[TASK PROMPT]:
Please repeat, from the entries that follow, the lines from the one containing "right knee: (218, 518, -2)" through the one containing "right elbow: (884, 380, 2)" exactly, adding nothing.

INPUT RECORDS Start Marker

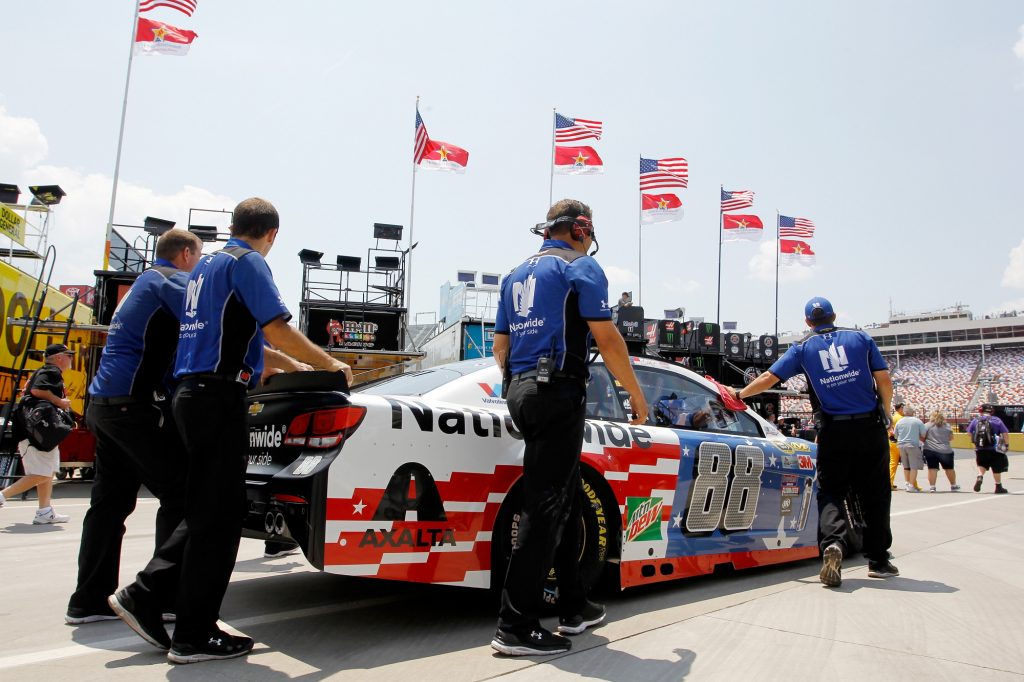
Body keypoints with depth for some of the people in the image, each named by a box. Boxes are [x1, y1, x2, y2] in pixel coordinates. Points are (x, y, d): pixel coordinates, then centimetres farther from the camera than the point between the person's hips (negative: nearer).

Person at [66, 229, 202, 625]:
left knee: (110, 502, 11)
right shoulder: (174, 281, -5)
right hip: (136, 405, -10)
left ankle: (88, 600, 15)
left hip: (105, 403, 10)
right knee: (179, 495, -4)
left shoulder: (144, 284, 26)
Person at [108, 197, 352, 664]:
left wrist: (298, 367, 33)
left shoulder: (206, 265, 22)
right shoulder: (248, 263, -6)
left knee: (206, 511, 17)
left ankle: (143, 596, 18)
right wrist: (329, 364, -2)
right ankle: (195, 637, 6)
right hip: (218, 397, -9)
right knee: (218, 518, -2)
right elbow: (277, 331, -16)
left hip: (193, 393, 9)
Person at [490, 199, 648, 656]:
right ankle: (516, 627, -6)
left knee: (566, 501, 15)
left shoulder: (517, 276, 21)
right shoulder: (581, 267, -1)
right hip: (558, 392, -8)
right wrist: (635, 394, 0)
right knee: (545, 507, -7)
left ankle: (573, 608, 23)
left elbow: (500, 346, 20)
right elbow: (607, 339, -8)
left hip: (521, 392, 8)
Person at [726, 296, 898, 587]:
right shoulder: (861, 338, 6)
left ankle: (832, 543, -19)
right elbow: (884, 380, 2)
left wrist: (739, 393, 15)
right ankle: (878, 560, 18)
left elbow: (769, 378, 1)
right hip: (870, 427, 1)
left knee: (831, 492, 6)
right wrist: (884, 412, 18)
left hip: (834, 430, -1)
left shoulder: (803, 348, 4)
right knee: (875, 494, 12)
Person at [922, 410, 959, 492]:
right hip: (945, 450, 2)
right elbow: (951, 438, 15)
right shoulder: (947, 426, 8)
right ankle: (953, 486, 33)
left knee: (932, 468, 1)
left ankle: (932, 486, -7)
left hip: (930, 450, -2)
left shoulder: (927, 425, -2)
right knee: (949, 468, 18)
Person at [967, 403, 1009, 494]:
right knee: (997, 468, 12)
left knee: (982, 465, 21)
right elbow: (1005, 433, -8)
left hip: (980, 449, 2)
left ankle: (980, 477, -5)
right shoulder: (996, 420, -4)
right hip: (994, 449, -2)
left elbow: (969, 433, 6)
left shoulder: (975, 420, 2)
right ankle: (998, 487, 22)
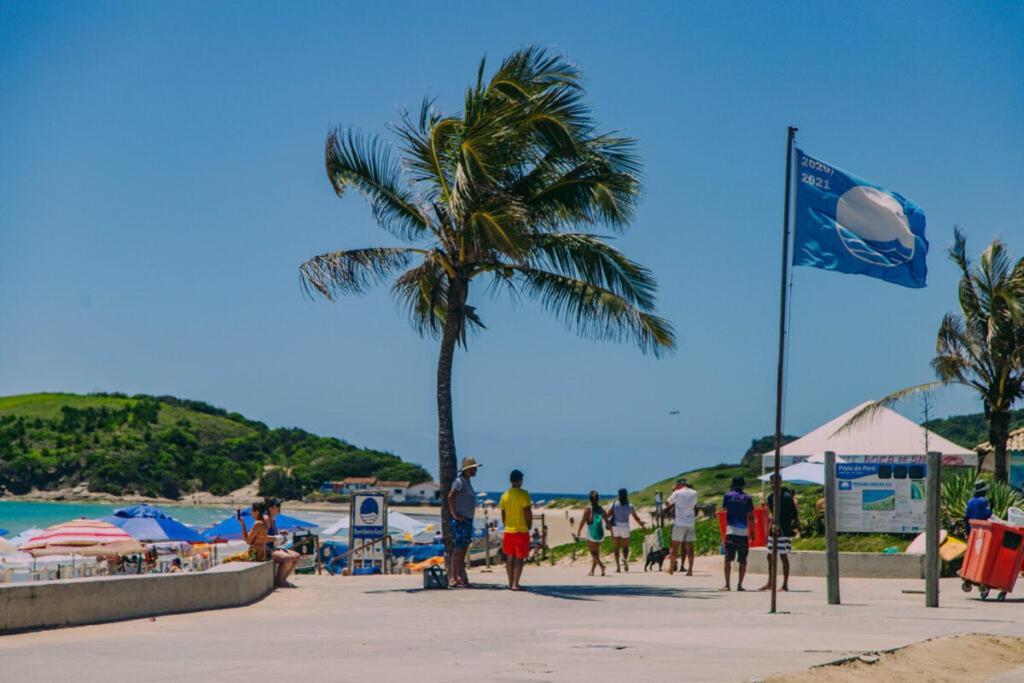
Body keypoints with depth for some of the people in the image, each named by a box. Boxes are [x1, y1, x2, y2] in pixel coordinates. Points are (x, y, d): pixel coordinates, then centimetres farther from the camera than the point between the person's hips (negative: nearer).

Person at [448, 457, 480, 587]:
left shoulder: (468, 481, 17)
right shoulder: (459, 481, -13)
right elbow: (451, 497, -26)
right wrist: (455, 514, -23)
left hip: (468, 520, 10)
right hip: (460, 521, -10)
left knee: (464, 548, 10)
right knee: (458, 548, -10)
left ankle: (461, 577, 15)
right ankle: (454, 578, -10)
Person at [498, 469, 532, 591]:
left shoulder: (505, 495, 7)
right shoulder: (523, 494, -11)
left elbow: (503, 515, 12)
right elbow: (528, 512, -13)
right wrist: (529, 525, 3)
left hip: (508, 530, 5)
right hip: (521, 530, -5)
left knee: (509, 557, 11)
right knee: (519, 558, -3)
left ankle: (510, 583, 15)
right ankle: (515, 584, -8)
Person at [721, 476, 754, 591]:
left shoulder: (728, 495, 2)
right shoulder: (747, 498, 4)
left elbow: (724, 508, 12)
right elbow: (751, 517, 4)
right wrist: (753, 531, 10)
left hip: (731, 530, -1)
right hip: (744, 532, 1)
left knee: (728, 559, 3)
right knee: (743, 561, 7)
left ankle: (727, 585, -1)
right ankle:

INPUT RECORDS End Marker

[REPLY]:
right knee: (218, 518, -2)
right elbow: (277, 331, -16)
left hip: (193, 393, 9)
Person at [490, 199, 648, 656]:
right ankle: (516, 627, -6)
left knee: (566, 501, 15)
left shoulder: (517, 276, 21)
right shoulder: (581, 267, -1)
right hip: (558, 392, -8)
right wrist: (635, 394, 0)
right knee: (545, 507, -7)
left ankle: (573, 608, 23)
left elbow: (500, 346, 20)
right elbow: (607, 339, -8)
left hip: (521, 392, 8)
Person at [726, 296, 898, 587]:
right shoulder: (861, 338, 6)
left ankle: (832, 543, -19)
right elbow: (884, 380, 2)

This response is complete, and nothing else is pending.